Not long before Christmas, I tweeted this: Kindness and gentleness are often taken as an absence of personality. They’re actually qualities to be treasured. TREASURE A FUCKING KIND PERSON TODAY! I stand by this. I just wish I’d used the words ’empathy’ and ‘compassion’. Part of the problem with ‘kindness’ is that it sounds like some sort of cute hobby for a person who’s got a retro 80s pencil-case and has a Spotify playlist that is purely songs with acoustic guitars in. In reality, striving to understand and help your fellow humans is one of the most radical things you can do. Exercising empathy means digging deep into your humanity to grasp what it’s like in someone else’s brain. You don’t have to agree with anything they think, or support any of their opinions; you have to treat them as well as you can in spite of what you feel about those opinions. You can oppose them vehemently, in fact. If I meet a person who strongly supports Donald Trump or who rides everywhere on a zebra even though zebras are famously resistant to that, the exercise of empathising with them (‘what would make that person believe these wrong-headed things about society?’) and then applying compassion to them (‘I can see why he clings so strongly to the idea that he should be allowed the zebra’), is *NOT THE SAME* as giving them a free pass to do what they want.
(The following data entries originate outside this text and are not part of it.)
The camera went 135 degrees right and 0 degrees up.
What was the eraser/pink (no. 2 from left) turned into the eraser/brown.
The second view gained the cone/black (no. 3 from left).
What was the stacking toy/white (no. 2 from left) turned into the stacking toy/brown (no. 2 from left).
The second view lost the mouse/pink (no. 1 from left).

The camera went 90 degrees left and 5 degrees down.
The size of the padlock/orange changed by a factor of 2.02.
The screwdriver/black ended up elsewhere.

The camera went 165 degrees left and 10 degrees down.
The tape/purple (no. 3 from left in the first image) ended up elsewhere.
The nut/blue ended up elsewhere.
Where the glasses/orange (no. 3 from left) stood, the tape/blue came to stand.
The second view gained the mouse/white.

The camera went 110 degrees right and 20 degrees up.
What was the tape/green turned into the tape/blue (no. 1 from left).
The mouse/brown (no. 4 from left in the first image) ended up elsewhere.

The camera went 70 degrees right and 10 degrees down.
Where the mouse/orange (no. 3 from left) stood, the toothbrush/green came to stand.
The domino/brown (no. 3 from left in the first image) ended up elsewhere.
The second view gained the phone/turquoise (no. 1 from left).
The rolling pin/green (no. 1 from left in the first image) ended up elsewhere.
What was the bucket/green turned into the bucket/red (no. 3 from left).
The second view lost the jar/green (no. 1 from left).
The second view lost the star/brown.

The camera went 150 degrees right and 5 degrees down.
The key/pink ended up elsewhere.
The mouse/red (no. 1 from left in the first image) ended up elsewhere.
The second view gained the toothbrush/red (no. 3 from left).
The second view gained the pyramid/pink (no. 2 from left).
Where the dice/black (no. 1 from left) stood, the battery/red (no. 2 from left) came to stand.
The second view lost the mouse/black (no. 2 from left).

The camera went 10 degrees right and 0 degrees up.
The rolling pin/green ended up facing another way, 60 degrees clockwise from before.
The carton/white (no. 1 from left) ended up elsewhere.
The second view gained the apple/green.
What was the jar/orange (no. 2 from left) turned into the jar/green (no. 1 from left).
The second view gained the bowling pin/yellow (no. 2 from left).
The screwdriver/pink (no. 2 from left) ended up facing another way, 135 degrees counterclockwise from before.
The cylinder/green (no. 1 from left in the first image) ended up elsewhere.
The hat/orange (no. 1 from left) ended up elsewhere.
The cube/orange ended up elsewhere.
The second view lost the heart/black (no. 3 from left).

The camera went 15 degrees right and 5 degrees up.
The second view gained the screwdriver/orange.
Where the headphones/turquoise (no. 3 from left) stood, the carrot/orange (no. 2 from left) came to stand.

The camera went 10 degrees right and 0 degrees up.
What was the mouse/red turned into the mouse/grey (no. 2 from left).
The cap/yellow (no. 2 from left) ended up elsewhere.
It just puts me on a footing where I am able to engage with their behaviour as what it is: a set of actions by a person not enormously genetically distant from myself, a person with needs and desires, who can be understood as such.

This flexing of key human muscles is a much braver act than digging your little trench, staying in it and screaming at anyone who doesn’t agree with everything you say. Yes, of course you have to stand up for what’s right. But we pretty much all think that our worldview is ‘what’s right’, don’t we. Almost by definition – or it wouldn’t be your worldview. However sure you are that you occupy the perfect position on every single issue, you need to understand that you don’t have a moral monopoly unless you actually are God, in which case it really would be great if you’d come forward sooner rather than later, because it’s been a fair old while since the last set of instructions and it’s fair to say we’ve drifted a bit in those millennia.

And even if you don’t agree with any of this – if you think this is the time to entrench even harder, turn your guns even harder on the people you don’t agree with – kindness is still something you can still change the world with every day, in a way that you cannot with angry rhetoric. Like it or not, it is unlikely there’ll be some sort of sea-change in the way the media are allowed to treat celebrities (if you’re as old as me, you will remember people calling for this since, at least, the time of Diana). It’s also reasonably unlikely that enough people will stop clicking on these articles to materially damage the papers who publish them (although it’s well, well worth a try). But what you can do every day of your life is improve something for someone who’s been left vulnerable by the toxicity of the air we’re all breathing. You can improve somebody’s mood, offer a favour, listen a bit. I’ve been trying to do this periodically on Twitter, these past few months, by offering an unofficial listening service (among other things). The good it does is tiny but it’s still more good than firing off 24 angry tweets about ‘the state of the world’ and then stewing for the rest of the day while others, maybe very close at hand, suffer.

#BeKind might not be a very helpful label to put on what we need to do better, but – again – clichés are often really good ideas in bland boxes. What ‘kindness’ means at its core is the opposite of a cop-out or a liberal whine. It’s one of the things we exist for. This would be a good time for us all to start looking into it more.

2 Responses

  1. Phil says:

    Thanks for this Mark. As politics becomes ever more entrenched and tribal you call for empathy is much needed. If our leaders and media whole game plan is to name call and demonise, split into us and them, may be it’s time for a bottom up approach so that we can smother those in charge with kindness, metaphorically of course.

  2. Warren Kent says:

    Kindness should be the strongest word we all cherish and live by. Have you watched the “Kindness Diaries on Netflix’s “?